Exercise directions. In the records below, rewrite everything from the line containing "Bedste bredbånd på" down to the line containing "forbindelse og konkurrencedygtige priser.", both included, as a JSON list of strings with one string per line. Leave out blank lines.

Data in this exercise.

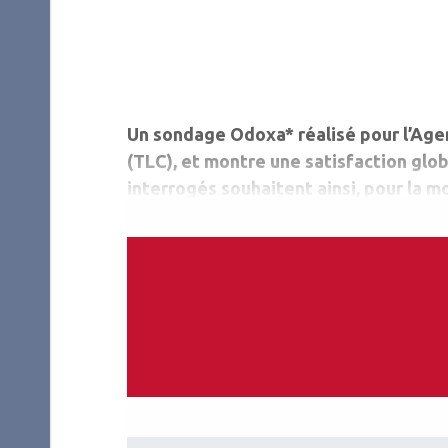
Un sondage Odoxa* réalisé pour l’Agen
(TLC), et montre une satisfaction glo
interrogés souhaitent ainsi, pour la mo
70% (72% des médecins) ont une bonne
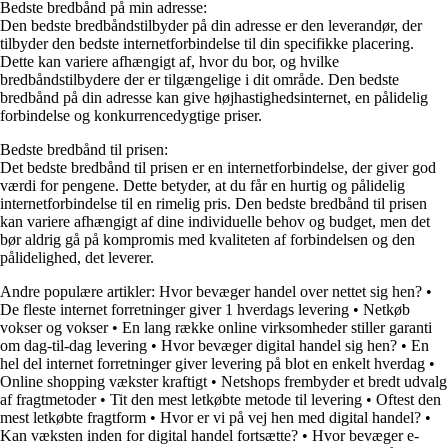
Bedste bredbånd på min adresse:
Den bedste bredbåndstilbyder på din adresse er den leverandør, der
tilbyder den bedste internetforbindelse til din specifikke placering.
Dette kan variere afhængigt af, hvor du bor, og hvilke
bredbåndstilbydere der er tilgængelige i dit område. Den bedste
bredbånd på din adresse kan give højhastighedsinternet, en pålidelig
forbindelse og konkurrencedygtige priser.
Bedste bredbånd til prisen:
Det bedste bredbånd til prisen er en internetforbindelse, der giver god
værdi for pengene. Dette betyder, at du får en hurtig og pålidelig
internetforbindelse til en rimelig pris. Den bedste bredbånd til prisen
kan variere afhængigt af dine individuelle behov og budget, men det
bør aldrig gå på kompromis med kvaliteten af forbindelsen og den
pålidelighed, det leverer.
Andre populære artikler:
Hvor bevæger handel over nettet sig hen?
•
De fleste internet forretninger giver 1 hverdags levering
•
Netkøb
vokser og vokser
•
En lang række online virksomheder stiller garanti
om dag-til-dag levering
•
Hvor bevæger digital handel sig hen?
•
En
hel del internet forretninger giver levering på blot en enkelt hverdag
•
Online shopping vækster kraftigt
•
Netshops frembyder et bredt udvalg
af fragtmetoder
•
Tit den mest letkøbte metode til levering
•
Oftest den
mest letkøbte fragtform
•
Hvor er vi på vej hen med digital handel?
•
Kan væksten inden for digital handel fortsætte?
•
Hvor bevæger e-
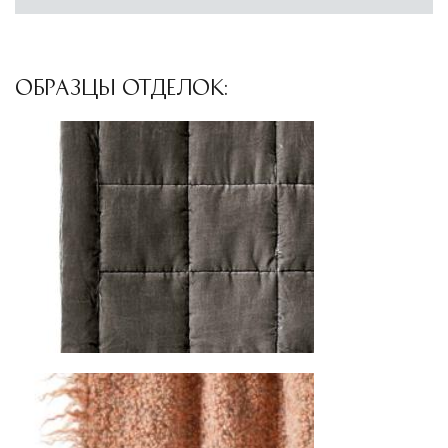
ОБРАЗЦЫ ОТДЕЛОК:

Exercise response.
[
  "Bedste bredbånd på min adresse:",
  "Den bedste bredbåndstilbyder på din adresse er den leverandør, der",
  "tilbyder den bedste internetforbindelse til din specifikke placering.",
  "Dette kan variere afhængigt af, hvor du bor, og hvilke",
  "bredbåndstilbydere der er tilgængelige i dit område. Den bedste",
  "bredbånd på din adresse kan give højhastighedsinternet, en pålidelig",
  "forbindelse og konkurrencedygtige priser."
]